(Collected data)
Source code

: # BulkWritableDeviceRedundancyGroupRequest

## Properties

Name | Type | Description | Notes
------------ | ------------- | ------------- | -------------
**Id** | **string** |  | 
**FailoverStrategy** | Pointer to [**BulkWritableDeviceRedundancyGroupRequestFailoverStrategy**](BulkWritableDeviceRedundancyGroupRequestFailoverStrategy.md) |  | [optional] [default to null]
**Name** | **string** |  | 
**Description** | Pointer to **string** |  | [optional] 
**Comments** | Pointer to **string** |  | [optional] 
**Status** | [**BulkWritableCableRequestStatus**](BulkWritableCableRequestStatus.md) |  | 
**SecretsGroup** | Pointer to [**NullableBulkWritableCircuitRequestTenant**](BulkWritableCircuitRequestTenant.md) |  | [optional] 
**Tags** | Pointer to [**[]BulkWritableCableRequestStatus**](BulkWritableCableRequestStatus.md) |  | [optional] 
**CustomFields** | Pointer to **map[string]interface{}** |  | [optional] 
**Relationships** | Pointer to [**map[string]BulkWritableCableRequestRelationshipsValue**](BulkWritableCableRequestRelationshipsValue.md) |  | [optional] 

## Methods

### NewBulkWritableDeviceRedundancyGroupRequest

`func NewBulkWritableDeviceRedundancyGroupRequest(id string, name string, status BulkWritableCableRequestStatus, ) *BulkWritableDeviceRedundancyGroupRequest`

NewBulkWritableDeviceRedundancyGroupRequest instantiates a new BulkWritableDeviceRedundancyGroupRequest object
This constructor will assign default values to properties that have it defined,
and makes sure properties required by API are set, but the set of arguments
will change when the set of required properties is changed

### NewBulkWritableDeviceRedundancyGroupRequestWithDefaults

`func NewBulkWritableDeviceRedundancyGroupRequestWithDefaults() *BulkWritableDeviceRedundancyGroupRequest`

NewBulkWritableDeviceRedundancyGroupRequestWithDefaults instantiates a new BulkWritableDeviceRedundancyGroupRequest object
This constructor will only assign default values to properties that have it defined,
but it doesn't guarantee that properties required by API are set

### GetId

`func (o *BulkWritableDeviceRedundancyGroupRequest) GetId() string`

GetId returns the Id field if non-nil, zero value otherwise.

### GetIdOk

▶ **Prompt**: Reproduce the stretch from the line containing "GetId returns the" through the end of the material, and nothing more.

▶ **Written answer**:
GetId returns the Id field if non-nil, zero value otherwise.

### GetIdOk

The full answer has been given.